Gives me Methanosaeta, Smithella, Bacteroidetes_vadinHA17 and uncultured as major genus.

On the other hand, when I try this:

qiime feature-table filter-features
--i-table table-no-archaea-unassigned.qza
--p-min-frequency 50
--o-filtered-table feature-frequency50-bacteria-table.qza

qiime taxa barplot
--i-table ./feature-frequency50-bacteria-table.qza
--i-taxonomy ./taxonomy.qza
--m-metadata-file ./metadata.tsv
--o-visualization ./barplots/taxa_barplot_feature_frecuency50_bacteria.qzv

qiime tools view ./barplots/taxa_barplot_feature_frecuency50_bacteria.qzv

Gives me Methanosaeta*,Smithella*, Leptolinea and Methanoregula as major genus.

Different --p-min-frequency arguments result in different order of importance of the taxonomic groups. How I can handle with this? I expected that "filtering" option did not modify (at least) majority groups, but rather eliminate the minority groups. I really don´t get it. Can you help me?

Hi @Cele_Blua ,
The most likely explanation is that there are multiple ASVs assigned to, e.g., Bacteroidetes_vadinHA17, that were detected < 50 times in your dataset.

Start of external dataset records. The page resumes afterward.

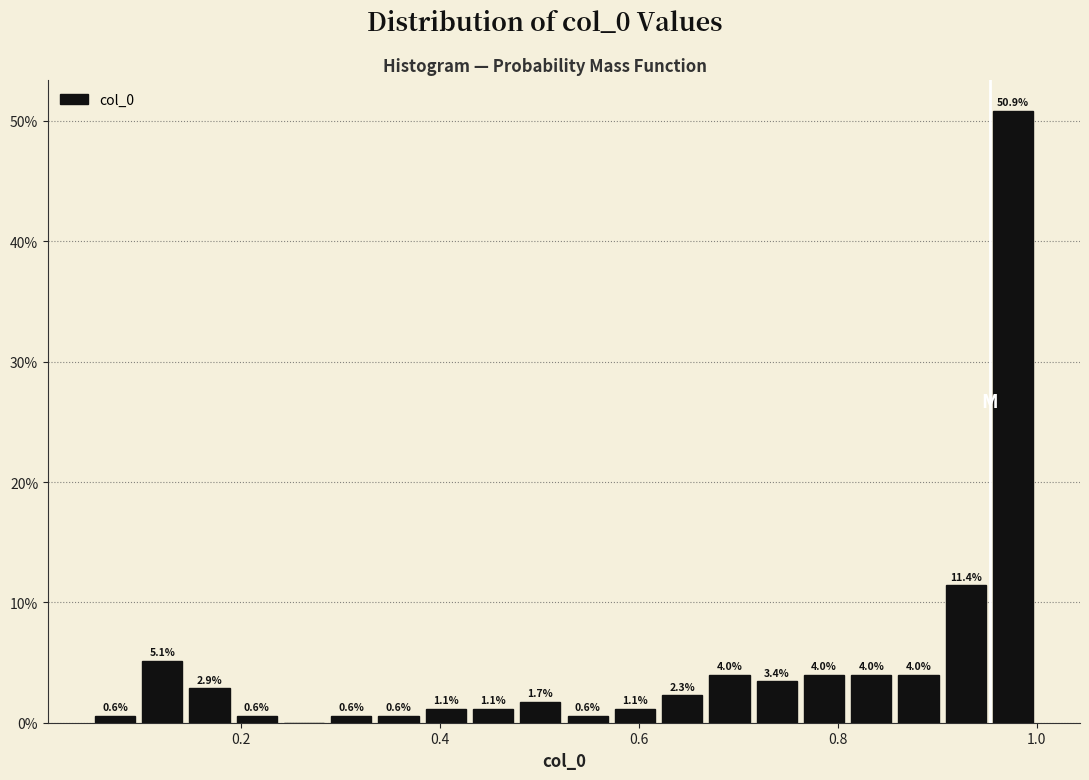

Read against the x-axis, roughly where is the centre of the tallest bar?

0.98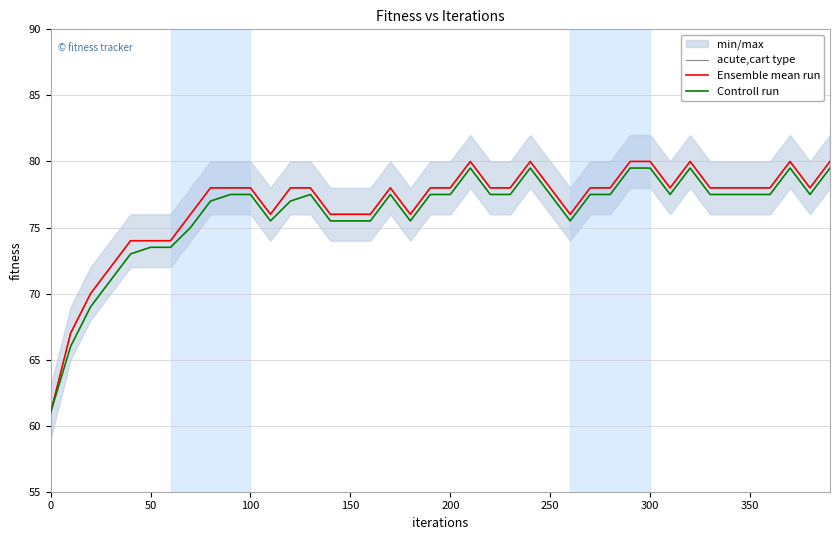

What is the smallest value displayed?

61.0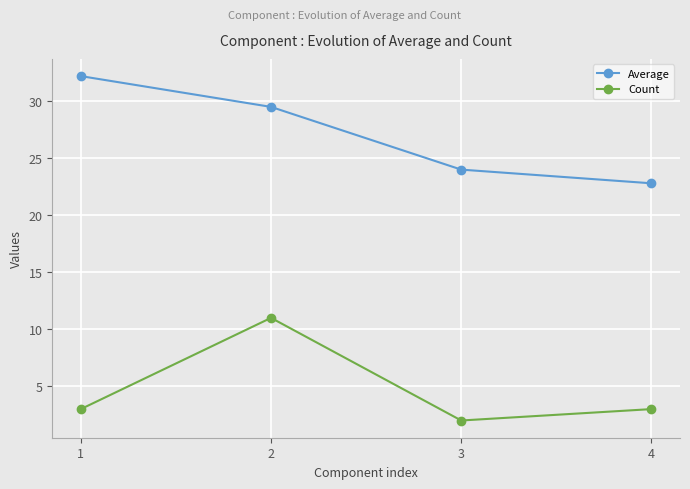

True or false: Average and Count cross at least once.

False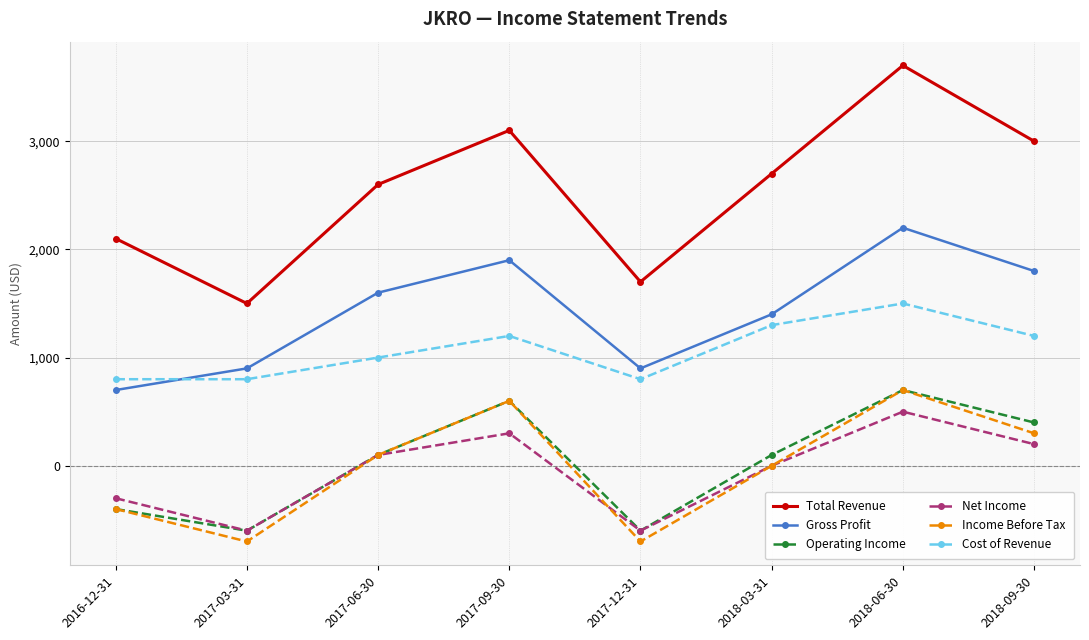

What is the sum of all Cost of Revenue values?

8600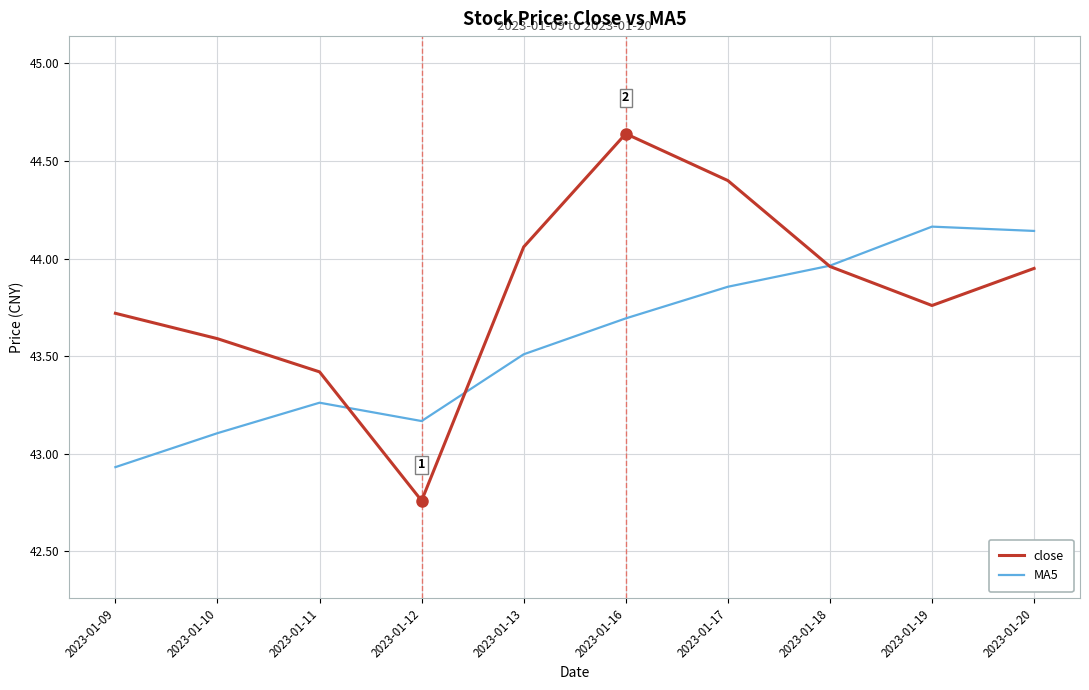

At 2023-01-20, list the series in order from smallest to largest.

close, MA5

The barplot action is collapsing your feature table, so that the relative frequency of each ASV belonging to the same taxonomic group gets added together.

The filter-features action, on the other hand, is operating on the feature table itself without any notion of taxonomic groupings. So it will filter rare features even if they belong to a group that was otherwise observed more frequently.

So if, e.g., you have a table that looks like this (there should be 5 ASVs listed; scroll to the right to see the full table if the table is cut off in the browser window):

id ASV1 (=Methanosaeta) ASV2 (=Methanosaeta) ASV3 (=Bacteroidetes_vadinHA17) ASV4 (=Bacteroidetes_vadinHA17) ASV5 (=Methanoregula)
sample1 0 0 20 20 30
sample2 136 52 35 0 30

After filtering you would have a table that looks like this:

id ASV1 (=Methanosaeta) ASV2 (=Methanosaeta) ASV3 (=Bacteroidetes_vadinHA17) ASV5 (=Methanoregula)
sample1 0 0 20 30
sample2 136 52 35 30

When running barplot you would get different results with the filtered and unfiltered tables; the unfiltered table would yield Bacteroidetes_vadinHA17 as the second most abundant taxon, whereas the filtered table would yield Methanoregula as the second most abundant.

I hope that clarifies what is happening.

Good luck!


Very clear!! Thank you so much for your help!